Many of us are closing out the year dressed in layers, staying warm and sheltered in our homes – as the temperatures stay below freezing for a record number of consecutive days.

Makes me feel a little like a tree or a perennial plant in the garden outside; pulling all the sap down to the core to concentrate its essence and life energy…..so that the next outward expression, flower or leaf has some consolidated life force behind it.

This natural rhythm gives one permission to relax into the slower pace of the post-holiday.  A welcome opportunity to recharge through quietude.

As we turn the calendar page together this evening I am thinking gratefully of you all.  You who support me through your attendance at my gigs or who support me just by reading these emails – how much we all mean to one another.  And how we each, as consciously as we can, do our part and do our best to create the world we live in.

Yesterday I heard the author Rebecca Solnit interviewed.  She read from the opening of her 2014 book “Hope in the Dark.”   This excerpt from her book reminds us that perspective, that what the Buddha called “wise view,” is such an essential part of how we move forward together.

Hope to see you at our gigs this next week – or in the following months.

Tetraptych plays…

First Wednesday of each month, January 3, for example. Lilypad Cambridge 7:30 to 9:00

First Thursday  of each month, January 4 for example. Spice Thai Kitchen Ipswich 7:00 to 9:00.

 

* * *

Looking into Darkness from Rebecca Solnit’s, “Hope in the Dark.”

“On January 18, 1915, six months into the First World War, as all Europe was convulsed by killing and dying, Virginia Woolf wrote in her journal, “The future is dark, which is on the whole, the best thing the future can be, I think.” Dark, she seems to be saying, as in inscrutable, not as in terrible. We often mistake the one for the other. Or we transform the future’s unknowability into something certain, the fulfillment of all our dread, the place beyond which there is no way forward. But again and again, far stranger things happen than the end of the world.

Who, two decades ago, could have imagined a world in which the Soviet Union had vanished and the Internet had arrived?
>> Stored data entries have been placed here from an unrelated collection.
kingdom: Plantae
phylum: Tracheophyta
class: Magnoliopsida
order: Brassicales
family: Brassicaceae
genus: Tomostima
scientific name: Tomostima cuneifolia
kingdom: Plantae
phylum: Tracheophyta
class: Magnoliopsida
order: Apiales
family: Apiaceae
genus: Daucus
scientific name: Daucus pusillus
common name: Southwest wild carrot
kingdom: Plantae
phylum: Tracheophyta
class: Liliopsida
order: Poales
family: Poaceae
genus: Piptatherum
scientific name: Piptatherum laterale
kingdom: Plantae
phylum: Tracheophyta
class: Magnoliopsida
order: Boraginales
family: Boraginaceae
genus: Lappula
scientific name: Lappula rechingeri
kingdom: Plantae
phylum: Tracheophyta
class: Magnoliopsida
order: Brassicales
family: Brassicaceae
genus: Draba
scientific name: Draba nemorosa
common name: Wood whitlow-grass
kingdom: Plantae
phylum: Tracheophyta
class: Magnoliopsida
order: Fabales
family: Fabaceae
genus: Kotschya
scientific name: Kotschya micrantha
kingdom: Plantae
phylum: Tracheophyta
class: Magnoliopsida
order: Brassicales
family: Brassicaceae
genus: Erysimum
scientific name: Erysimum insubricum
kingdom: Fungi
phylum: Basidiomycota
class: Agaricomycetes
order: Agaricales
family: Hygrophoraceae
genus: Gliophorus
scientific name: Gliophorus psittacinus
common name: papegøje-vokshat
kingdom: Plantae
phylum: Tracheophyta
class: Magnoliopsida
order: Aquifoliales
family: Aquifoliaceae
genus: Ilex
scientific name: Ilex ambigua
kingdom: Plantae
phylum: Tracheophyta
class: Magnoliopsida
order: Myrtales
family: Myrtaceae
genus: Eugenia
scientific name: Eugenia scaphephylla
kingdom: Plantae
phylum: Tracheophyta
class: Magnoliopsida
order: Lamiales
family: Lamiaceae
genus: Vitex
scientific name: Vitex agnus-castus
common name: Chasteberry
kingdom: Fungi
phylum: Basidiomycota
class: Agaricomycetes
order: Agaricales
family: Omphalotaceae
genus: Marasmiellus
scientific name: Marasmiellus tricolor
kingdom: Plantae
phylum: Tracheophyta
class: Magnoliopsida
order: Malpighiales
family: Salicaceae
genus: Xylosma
Who then dreamed that the political prisoner Nelson Mandela would become president of a transformed South Africa? Who foresaw the resurgence of the indigenous world of which the Zapatista uprising in southern Mexico is only the most visible face? Who, four decades ago, could have conceived of the changed status of all who are nonwhite, nonmale, or nonstraight, the wide-open conversations about power, nature, economies, and ecologies?

There are times when it seems as though not only the future but the present is dark: few recognize what a radically transformed world we live in, one that has been transformed not only by such nightmares as global warming and global capital, but by dreams of freedom and of justice-and transformed by things we could not have dreamed of. We adjust to changes without measuring them, we forget how much the culture has changed. The US Supreme Court ruled in favor of gay rights on a grand scale last summer, a ruling inconceivable a few decades ago. What accretion of incremental, imperceptible changes made that possible, and how did they come about? And so we need to hope for the realization of our own dreams, but also to recognize a world that will remain wilder than our imaginations.”